La coscienza del ruolo, costituito dalle conoscenze, significa, come abbiamo visto, conoscenza delle conoscenze e cioè autocoscienza. Se l’autocoscienza è il nucleo del momento produttivo, lo sarà anche del momento consumistico. Ciò significa la fine della manipolazione pubblicitaria che fa leva sulla mancata consapevolezza del valore e utilità dei beni prodotti da parte dei lavoratori-consumatori e, più in generale, consumatori-occupati.
Caduta la nozione di occupato di fronte al nuovo concetto di lavoratore produttivo identificato nel ruolo, viene altresì meno la figura del consumatore passivo. E nasce una società completamente diversa. Nella quale cioè le istituzioni cessano di essere strumentalizzate dal modo impersonale di produrre.
Introdurre il concetto di persona nel modo di produzione significa introdurlo nella società intera. Modo di produzione e società sono strettamente collegati. E’ un punto fondamentale che dobbiamo tenere nella massima considerazione. Negata la persona nel modo di produrre è altresì negata in tutta la società, come abbiamo avuto modo di ampiamente constatare. E con il cambiamento del modo di produrre cambiano altresì i rapporti di produzione e cioè la titolarità del capitale, il quale, come abbiamo visto, non è più materialistico ma spiritualistico”.
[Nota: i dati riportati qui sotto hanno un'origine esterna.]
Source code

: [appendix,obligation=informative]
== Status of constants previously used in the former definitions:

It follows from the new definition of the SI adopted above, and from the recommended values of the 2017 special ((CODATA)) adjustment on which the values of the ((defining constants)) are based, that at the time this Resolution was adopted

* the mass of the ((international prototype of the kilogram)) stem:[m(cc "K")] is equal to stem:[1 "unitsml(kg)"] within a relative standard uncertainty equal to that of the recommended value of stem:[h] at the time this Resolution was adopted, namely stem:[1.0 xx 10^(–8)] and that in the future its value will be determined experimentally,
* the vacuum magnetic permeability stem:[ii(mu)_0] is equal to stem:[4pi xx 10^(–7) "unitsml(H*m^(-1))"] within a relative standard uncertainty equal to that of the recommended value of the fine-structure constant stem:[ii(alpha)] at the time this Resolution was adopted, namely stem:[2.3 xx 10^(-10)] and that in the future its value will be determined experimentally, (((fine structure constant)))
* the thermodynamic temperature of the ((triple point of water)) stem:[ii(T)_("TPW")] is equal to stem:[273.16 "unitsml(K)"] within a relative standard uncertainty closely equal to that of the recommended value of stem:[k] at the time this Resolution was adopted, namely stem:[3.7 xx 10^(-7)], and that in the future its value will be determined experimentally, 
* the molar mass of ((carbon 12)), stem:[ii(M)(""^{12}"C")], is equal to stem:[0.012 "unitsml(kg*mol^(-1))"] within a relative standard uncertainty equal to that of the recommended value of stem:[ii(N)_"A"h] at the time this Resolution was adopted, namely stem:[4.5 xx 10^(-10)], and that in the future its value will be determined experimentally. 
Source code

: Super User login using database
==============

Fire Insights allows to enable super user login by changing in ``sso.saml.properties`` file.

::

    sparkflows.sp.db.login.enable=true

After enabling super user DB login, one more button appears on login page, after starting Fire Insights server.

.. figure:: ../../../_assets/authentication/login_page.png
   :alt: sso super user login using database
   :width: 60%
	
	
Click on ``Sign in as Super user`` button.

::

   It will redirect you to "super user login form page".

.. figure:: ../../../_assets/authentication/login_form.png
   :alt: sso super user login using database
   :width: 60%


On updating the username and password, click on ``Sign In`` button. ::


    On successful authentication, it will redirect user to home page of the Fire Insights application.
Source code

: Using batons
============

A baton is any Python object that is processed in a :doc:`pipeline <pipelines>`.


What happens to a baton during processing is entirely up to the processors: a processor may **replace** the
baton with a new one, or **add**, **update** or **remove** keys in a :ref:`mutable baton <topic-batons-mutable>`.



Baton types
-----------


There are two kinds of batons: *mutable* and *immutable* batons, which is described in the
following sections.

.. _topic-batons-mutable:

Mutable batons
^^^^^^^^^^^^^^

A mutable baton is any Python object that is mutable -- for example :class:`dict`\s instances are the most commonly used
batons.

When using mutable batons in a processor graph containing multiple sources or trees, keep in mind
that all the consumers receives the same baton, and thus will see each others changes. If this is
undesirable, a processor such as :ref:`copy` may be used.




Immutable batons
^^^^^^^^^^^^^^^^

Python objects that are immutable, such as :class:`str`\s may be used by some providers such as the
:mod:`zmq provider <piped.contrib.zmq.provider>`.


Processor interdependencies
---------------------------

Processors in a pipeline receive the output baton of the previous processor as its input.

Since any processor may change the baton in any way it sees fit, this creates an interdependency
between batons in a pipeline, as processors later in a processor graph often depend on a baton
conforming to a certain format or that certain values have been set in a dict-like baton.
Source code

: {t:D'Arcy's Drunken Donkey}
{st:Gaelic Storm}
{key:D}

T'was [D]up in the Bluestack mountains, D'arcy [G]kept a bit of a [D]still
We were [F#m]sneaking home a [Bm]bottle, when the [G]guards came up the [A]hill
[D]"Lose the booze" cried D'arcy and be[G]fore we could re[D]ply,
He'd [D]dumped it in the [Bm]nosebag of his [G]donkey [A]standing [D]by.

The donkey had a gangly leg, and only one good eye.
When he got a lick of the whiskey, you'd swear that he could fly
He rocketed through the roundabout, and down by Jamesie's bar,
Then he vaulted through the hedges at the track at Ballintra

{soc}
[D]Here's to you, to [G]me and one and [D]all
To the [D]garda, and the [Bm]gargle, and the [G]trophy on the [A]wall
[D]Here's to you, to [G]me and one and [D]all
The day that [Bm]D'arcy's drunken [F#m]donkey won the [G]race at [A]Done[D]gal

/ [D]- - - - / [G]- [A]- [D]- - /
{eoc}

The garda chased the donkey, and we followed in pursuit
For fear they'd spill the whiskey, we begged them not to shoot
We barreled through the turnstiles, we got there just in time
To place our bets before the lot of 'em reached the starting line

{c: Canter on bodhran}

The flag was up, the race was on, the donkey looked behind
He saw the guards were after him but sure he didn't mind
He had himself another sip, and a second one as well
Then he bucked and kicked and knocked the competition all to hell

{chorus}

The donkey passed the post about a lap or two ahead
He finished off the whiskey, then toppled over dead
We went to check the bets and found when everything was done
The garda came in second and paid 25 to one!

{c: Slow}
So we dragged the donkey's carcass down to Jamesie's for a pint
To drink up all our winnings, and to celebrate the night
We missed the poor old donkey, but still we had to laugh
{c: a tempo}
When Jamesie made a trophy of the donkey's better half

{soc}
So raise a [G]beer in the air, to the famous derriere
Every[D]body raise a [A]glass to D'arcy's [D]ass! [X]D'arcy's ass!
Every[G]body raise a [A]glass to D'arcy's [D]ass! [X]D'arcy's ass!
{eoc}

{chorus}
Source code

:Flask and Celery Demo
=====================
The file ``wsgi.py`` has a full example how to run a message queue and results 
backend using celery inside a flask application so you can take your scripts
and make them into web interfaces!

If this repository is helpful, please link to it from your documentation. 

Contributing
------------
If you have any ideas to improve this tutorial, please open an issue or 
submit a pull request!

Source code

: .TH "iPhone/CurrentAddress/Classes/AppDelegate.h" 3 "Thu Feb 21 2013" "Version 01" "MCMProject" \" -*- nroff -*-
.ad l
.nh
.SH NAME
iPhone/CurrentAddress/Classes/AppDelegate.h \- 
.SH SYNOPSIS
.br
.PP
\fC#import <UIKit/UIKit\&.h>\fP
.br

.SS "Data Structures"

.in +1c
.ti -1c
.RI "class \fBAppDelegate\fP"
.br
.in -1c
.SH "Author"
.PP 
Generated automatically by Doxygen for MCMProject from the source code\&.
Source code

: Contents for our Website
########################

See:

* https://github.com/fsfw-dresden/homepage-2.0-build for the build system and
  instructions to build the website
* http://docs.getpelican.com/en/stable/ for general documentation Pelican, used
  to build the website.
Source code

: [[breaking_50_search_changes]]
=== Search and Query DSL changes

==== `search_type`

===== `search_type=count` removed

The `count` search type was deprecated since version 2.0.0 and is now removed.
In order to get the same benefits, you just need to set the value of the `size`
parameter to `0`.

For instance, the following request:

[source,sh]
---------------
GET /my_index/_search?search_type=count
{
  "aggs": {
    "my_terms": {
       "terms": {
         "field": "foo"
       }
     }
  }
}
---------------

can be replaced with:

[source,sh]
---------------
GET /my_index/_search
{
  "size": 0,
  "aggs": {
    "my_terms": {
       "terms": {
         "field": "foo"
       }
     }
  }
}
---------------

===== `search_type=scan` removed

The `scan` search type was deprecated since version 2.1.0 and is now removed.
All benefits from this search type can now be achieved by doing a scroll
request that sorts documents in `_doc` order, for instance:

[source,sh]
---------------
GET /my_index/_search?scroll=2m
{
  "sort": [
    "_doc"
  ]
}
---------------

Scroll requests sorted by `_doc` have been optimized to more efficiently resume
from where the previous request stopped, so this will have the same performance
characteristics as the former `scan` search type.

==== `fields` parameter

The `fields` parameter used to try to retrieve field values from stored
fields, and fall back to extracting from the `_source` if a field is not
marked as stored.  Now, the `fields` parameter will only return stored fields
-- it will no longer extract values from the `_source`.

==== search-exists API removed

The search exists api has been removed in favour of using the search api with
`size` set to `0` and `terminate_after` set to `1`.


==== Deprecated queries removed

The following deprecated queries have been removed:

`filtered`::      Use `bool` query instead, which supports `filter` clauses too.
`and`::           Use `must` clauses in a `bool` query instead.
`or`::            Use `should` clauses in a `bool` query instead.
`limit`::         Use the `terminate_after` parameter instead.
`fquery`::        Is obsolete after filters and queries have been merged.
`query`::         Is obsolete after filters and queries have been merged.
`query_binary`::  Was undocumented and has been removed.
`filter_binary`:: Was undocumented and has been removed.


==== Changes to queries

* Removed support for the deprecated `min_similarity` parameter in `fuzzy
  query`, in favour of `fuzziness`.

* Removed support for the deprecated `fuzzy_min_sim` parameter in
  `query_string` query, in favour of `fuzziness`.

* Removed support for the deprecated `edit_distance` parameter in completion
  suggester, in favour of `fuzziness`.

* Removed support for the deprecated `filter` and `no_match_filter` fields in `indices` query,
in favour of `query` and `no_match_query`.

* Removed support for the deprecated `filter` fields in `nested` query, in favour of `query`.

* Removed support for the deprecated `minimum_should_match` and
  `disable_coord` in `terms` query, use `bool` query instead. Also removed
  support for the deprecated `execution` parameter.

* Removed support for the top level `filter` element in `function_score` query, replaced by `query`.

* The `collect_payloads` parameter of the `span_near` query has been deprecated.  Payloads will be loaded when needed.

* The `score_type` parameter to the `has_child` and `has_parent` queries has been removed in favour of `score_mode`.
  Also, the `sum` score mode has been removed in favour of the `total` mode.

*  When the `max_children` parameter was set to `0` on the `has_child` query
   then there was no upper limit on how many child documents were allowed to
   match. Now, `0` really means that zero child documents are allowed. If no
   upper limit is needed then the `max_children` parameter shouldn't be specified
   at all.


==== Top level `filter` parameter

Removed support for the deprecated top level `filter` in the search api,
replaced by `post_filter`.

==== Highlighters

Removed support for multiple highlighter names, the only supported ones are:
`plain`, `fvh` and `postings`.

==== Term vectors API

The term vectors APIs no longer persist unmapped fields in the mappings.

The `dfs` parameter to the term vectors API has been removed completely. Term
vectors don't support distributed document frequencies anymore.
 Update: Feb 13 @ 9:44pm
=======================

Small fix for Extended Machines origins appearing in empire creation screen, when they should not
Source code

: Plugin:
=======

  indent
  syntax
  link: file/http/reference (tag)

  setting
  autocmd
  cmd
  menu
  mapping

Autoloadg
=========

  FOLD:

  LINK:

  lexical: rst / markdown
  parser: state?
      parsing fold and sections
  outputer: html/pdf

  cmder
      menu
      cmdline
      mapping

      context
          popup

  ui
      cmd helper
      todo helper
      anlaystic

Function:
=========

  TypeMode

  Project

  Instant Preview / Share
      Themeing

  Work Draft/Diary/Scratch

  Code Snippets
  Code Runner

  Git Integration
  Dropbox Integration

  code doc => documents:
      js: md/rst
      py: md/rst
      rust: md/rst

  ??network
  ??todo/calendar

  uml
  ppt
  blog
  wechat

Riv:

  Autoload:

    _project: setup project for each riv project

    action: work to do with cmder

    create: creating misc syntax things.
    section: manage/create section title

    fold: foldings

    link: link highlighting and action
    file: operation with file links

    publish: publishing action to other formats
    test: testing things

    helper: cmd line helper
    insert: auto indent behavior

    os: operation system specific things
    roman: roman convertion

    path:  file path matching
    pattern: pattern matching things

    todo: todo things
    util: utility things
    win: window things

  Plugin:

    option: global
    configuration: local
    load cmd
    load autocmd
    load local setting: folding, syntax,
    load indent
Chiudo dunque questo “speciale economia” su questa prospettiva positiva, con l’intenzione di dare una nota di motivata speranza a chi ci legge. Specie in vista del fatto che, in base agli argomenti che ho prodotto, è da presumere che il peggio della crisi debba ancora venire. Mi auguro possa aprirsi un fecondo dibattito su quanto ho espresso, poiché, come diceva Zampetti, l’attuarsi della visione politica partecipativa è, in prima istanza, questione di coscienza e di autocoscienza. Mi auguro anche che possano essere suscitate azioni culturali e politiche atte a far sì che la transizione verso il modello concreto di società che Zampetti ci ha lasciato in eredità avvenga con sollecitudine e in modo meno traumatico possibile.